Igor Faletski started Mobify five years ago in Vancouver and originally they focused on SMS solutions (their first product helped people get bus schedules via SMS), but quickly realized it was costly and difficult to scale. They briefly focused on apps before realizing that discovery and distribution were challenges, both solved when the Apple App Store debuted. In 2008 they decided to focus on mobile web, back when mobile traffic only accounted for about 3% of a website’s total traffic. Since then Mobify has grown to 25 employees and has big-name customers including Starbucks, Threadless and LuluLemon. They recently announced that 20% of smartphone users have used a Mobify-powered site, 166,781,543 unique visitors in all (that stat is based on Morgan Stanley’s estimate of 835 million smartphone subscribers worldwide).
Unlike other solutions like Pressly and OnSwipe, Mobify is targeted at developers. “They’re trying to lower the barrier to entry, whereas we’re trying to empower developers to develop solutions,” he says. “There’s room for both.” Mobify isn’t a one-size-fits-all solution, rather it targets more complex e-commerce and publishing sites that need customization and features like payments and ad-serving.
While native apps for smartphones are an effective way to serve ads, process payments, and give users a well-designed experience, Faletski says it’s not enough to just have an app. He says often consumers will arrive at a mobile site through another channel like Groupon, and will make purchasing decisions based on whether that site is optimized for mobile. “One of the challenges of the mobile web is most people have very low expectations about the experience,” he says. “App stores curate content, but with the web it’s hit and miss.”
He predicts huge growth in mobile traffic overall in 2012, and expects Mobify traffic to exceed five million unique visitors per day. He also says that mobile payments are skyrocketing – PayPal processed under $1 million in payments in 2006, compared to $4 billion in 2011 (and a predicted $7 billion in 2012). “PayPal is doing exceptionally well, if you look at their mobile volume it’s enormous,” he says.

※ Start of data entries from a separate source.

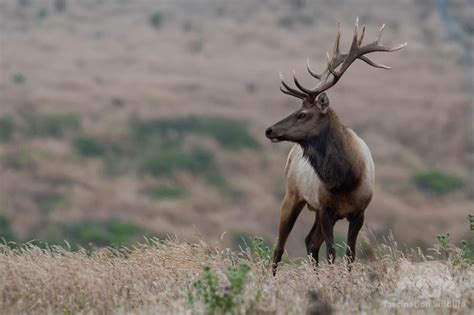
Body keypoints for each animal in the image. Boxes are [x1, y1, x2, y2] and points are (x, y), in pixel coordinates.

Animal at [264, 17, 406, 274]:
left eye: (302, 114)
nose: (269, 130)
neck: (346, 178)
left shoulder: (359, 212)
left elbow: (350, 254)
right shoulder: (326, 209)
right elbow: (331, 252)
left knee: (310, 241)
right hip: (292, 195)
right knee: (280, 246)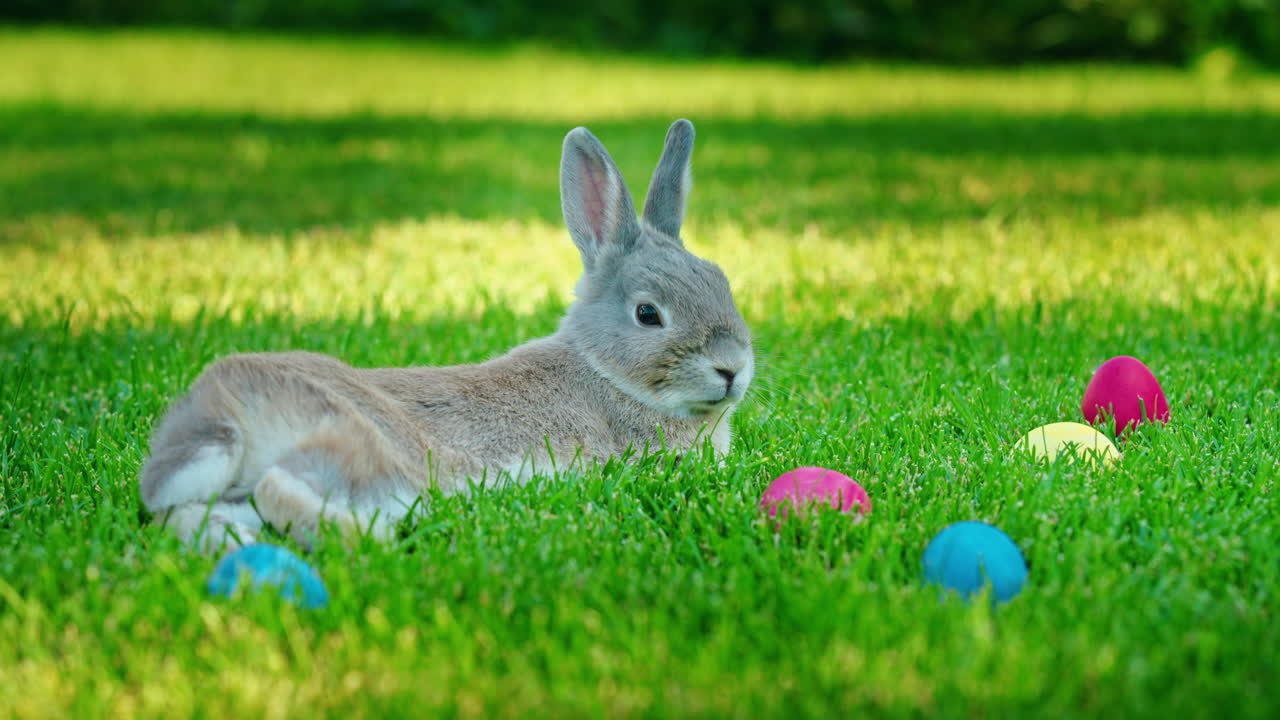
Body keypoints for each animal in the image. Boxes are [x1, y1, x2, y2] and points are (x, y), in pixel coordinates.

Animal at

One of Mobify’s clients even reported more sales through mobile and tablet than through desktop during the holiday season, a trend that he expects to continue. “It’s so much more convenient to make a purchase or browse on the couch on your iPad,” he says. “Customers prefer the mobile version to the desktop version because it fits their lifestyle better.”
With projections that mobile usage will surpass desktop usage in 2013, if not sooner, publishers and brands need to think about how they’re serving content. Native apps aren’t enough anymore, and HTML5 is providing a simpler way to make sure consumers have a clean mobile experience with your company. And as Mobify realized, it’s now about cross-platform mobile optimization. Tablet traffic is growing exponentially, and publishers are looking for cross-platform support like Polar Mobile’s new MediaEverywhere platform (launching later in 2012). Data says that tablet users are more likely to purchase than smartphone users and, on average, spend more. With mobile purchases on the rise and tablets taking off, companies can’t afford to ignore the mobile web any longer.